Generic static quantization

Hi,

I’m trying to quantise pre-trained models from torchvision, and I’ve hit an obstacle I 'm struggling to get past. I’ve been able to fuse layers and replace relus as needed, I’ve then used Quantwrapper to get the quant and dequant around the forward function and then I can prepare and convert using the quantisation tools.

The problem I’m at now is that I get an error every time I try to run a model with an operation that needs to be quantised. For example inceptionV3 uses a some operations during the forward pass and errors will be like:

'RuntimeError: Didn’t find kernel to dispatch for operator ‘aten::mul’. Tried to look up kernel for dispatch key ‘QuantizedCPUTensorID.’

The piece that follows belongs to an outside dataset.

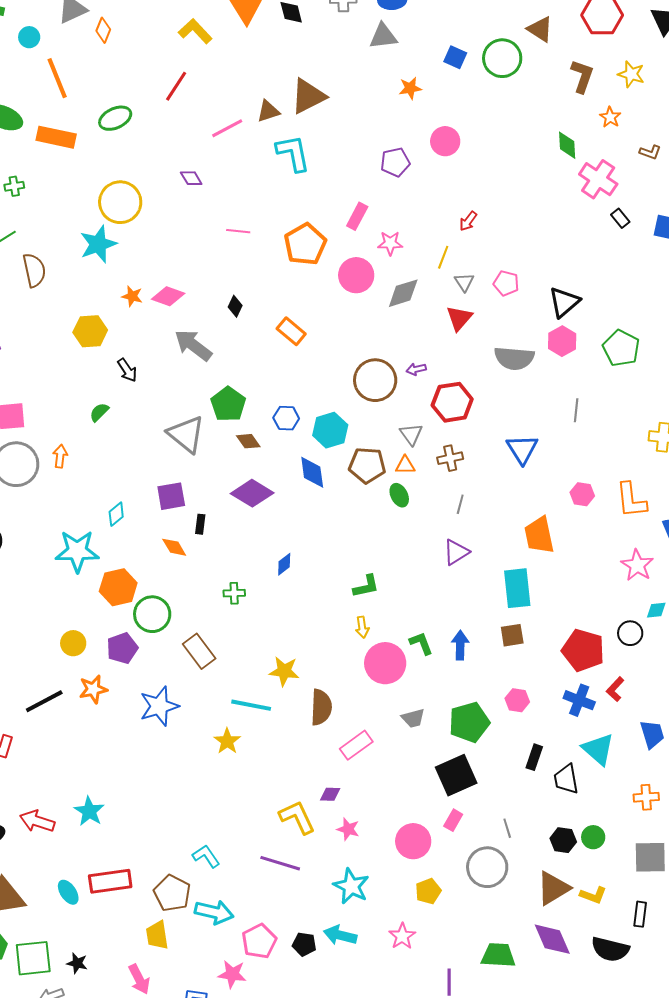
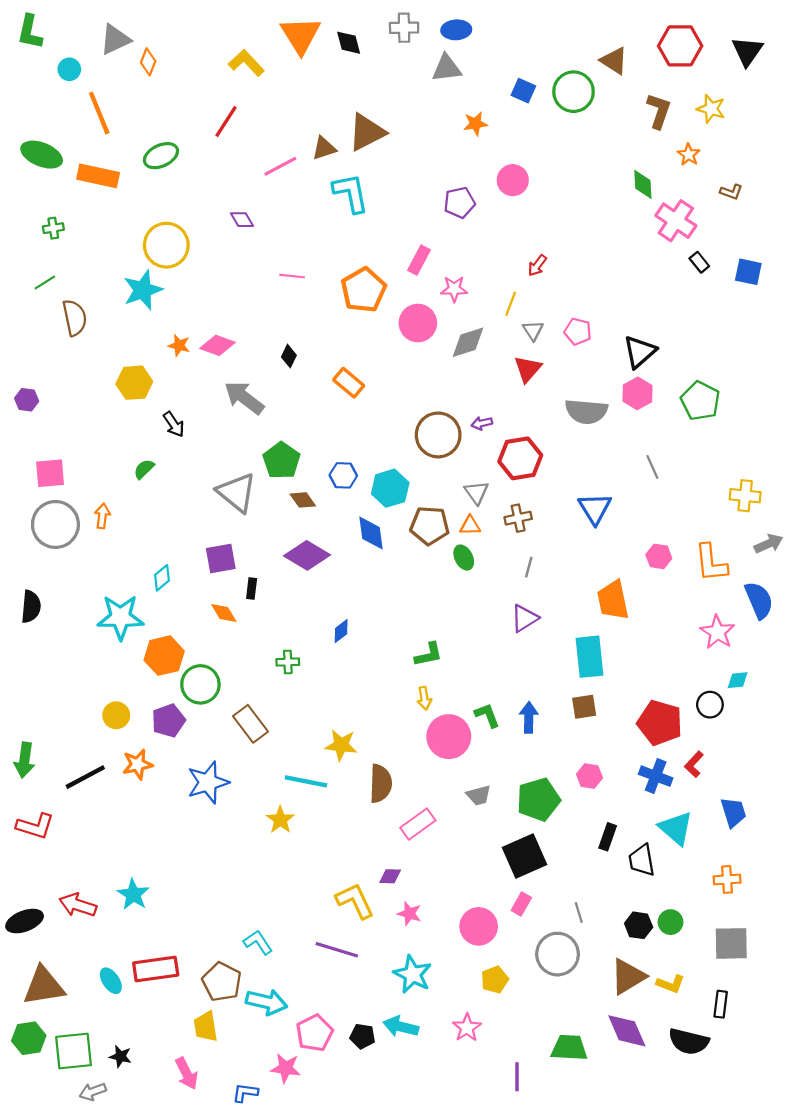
gray line: (576, 410) -> (652, 467), turned -30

I have bee able to run these networks by editing the model to replace operations with nn.quantised.FloatFunctional() operations, is there any way I can get past this without editing each network individually?

Hi @Joe_Heyward,

Currently, replacing these non-parametric operations with FloatFunctional is the only way. More details are here: https://pytorch.org/tutorials/advanced/static_quantization_tutorial.html#model-architecture

The reason behind the need for replacement is that to quantize these operations we need to observe input/output values.

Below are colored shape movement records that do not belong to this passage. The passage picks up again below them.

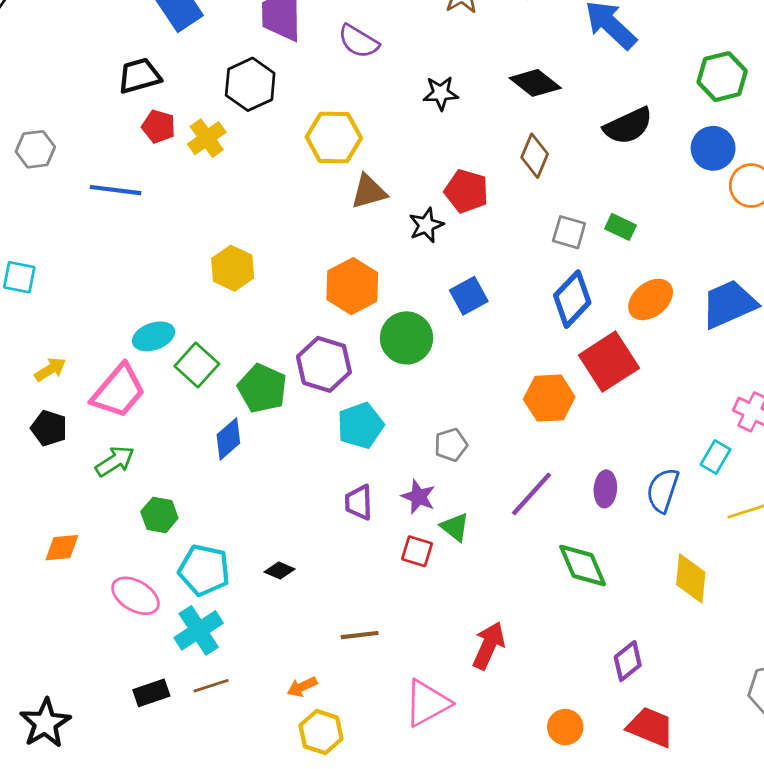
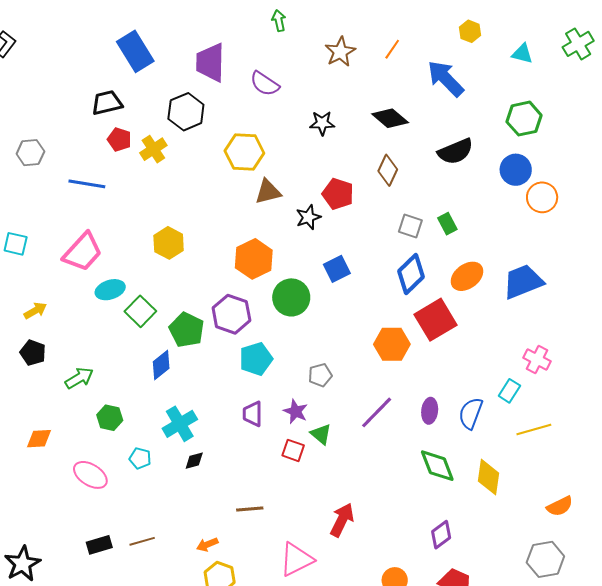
green rectangle: (620, 227) -> (447, 224), turned 35
pink trapezoid: (118, 391) -> (83, 252), moved
green diamond: (583, 566) -> (437, 466), moved
cyan pentagon: (204, 570) -> (140, 458), size x0.6
black diamond: (280, 571) -> (194, 461), turned -40
cyan cross: (199, 630) -> (180, 424), moved

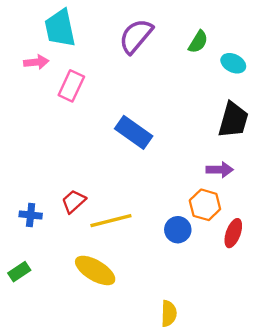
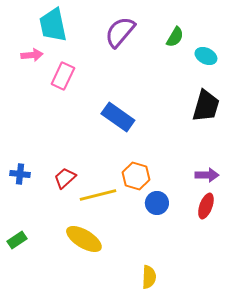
purple arrow: (220, 170) -> (207, 175), moved
orange hexagon: (205, 205) -> (136, 176), moved
blue cross: (31, 215) -> (20, 174), moved

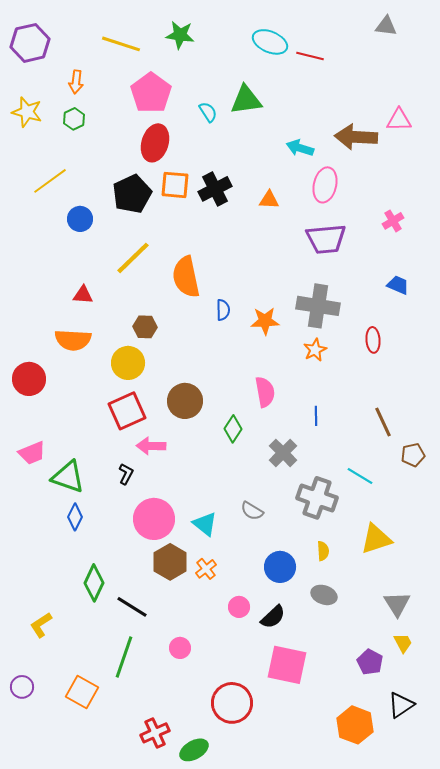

We are also working on automating this with quantization after scripting (graph mode quantization), but this feature is still in progress.

Ok, thanks! What’s the best way to keep up to date on this?

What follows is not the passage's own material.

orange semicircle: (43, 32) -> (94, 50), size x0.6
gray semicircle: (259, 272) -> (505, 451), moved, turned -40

Ps I thought I would be able to get past this if I could get the quant and dequant tight enough around the network forward pass, so I wrote a function similar to: https://pytorch.org/docs/stable/_modules/torch/quantization/quantize.html#add_quant_dequant, where a quantwrapper is added around every submodule to a certain level but this gives me a separate error:

RuntimeError: size mistmatch, m1: [20160 x 224] , m2: [1024 x 100] at /pytorch/aten/src/TH/generic/THTensorMath.cpp:197

Keeping an eye on release notes here (https://github.com/pytorch/pytorch/releases) is one way to keep up to date on this. Another more involved way is checking quantization related diffs.

It’s hard to say what’s wrong here without looking at the code.